Some of the practices that people take to improve indoor air quality don’t have the effect you might expect. Here are some examples:
• Air cleaners. Air cleaners can trap indoor air pollutants, but many don’t work that well, and some emit extra ozone that can aggravate asthma. If you plan to buy an air cleaner, check the reviews from a reliable source like Consumer Reports (www.consumerreports.org). And remember that air cleaners have limitations— for example, a good one can remove particles from nearby air, but it can’t purify the whole house. (In fact, because of the way that extremely light PM2.5 particles drift through the air, an air cleaner might not be able to keep even a single room particle-free.)
• Vacuuming and dusting. These activities are keenly important to prevent excessive dust from building up in your home. However, both practices disturb dust and send particles into the air, which means that air quality may actually decrease immediately after a thorough cleaning. To reduce this effect, dust with a damp rag or an electrostatic cloth. You can also use a vacuum that has a built-in HEPA filter, which traps fine particles that would ordinarily be blown back into your house as part of the vacuum’s exhaust. (However, most vacuums are so poorly sealed that plenty of dust can escape, no matter what type of filter they use.)

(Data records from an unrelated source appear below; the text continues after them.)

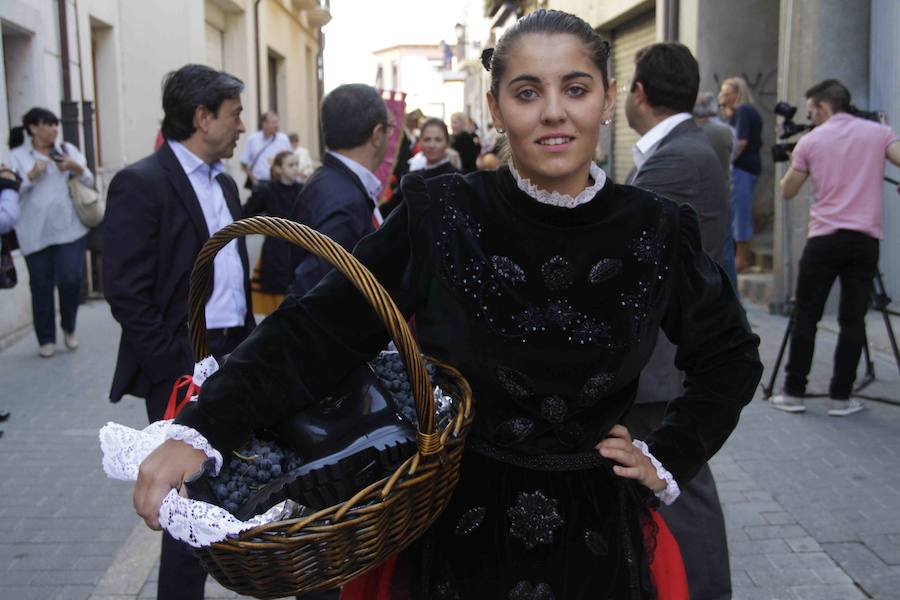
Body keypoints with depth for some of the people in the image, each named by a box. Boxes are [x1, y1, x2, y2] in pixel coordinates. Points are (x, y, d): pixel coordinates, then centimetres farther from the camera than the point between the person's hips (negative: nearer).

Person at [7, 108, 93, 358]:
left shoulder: (68, 149, 10)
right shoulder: (16, 156, 4)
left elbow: (90, 182, 9)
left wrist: (76, 168, -10)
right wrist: (31, 175, -14)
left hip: (70, 229, 1)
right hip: (35, 234, -1)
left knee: (70, 279, -7)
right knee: (41, 286, 5)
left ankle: (69, 328, 19)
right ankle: (46, 339, 18)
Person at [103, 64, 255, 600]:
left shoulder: (224, 183, 13)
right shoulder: (141, 183, -12)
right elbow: (127, 294, -16)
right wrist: (178, 370, -16)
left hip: (234, 360, 7)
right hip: (185, 371, -7)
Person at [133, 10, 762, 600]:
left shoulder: (656, 231, -7)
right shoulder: (438, 215, -12)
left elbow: (732, 355, 9)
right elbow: (317, 330, -14)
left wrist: (668, 462, 0)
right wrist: (198, 430, -24)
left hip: (594, 537, 2)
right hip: (457, 527, -1)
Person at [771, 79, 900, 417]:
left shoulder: (810, 141, 3)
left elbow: (787, 191, 11)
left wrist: (792, 163, 29)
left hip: (824, 238, -1)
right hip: (865, 239, 1)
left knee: (805, 317, 6)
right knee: (853, 320, 6)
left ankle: (794, 393, 8)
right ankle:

• Air fresheners. Air “freshening” is an odd idea, with roughly the same scientific underpinnings as palm reading. Many air fresheners simply use aromas to mask offensive smells, although some include a nose-numbing chemical that makes it more difficult for you to smell anything, good or bad. Along with these dubious ingredients, air fresheners release several chemicals that are linked to lung irritation and (in high concentrations) to lung damage.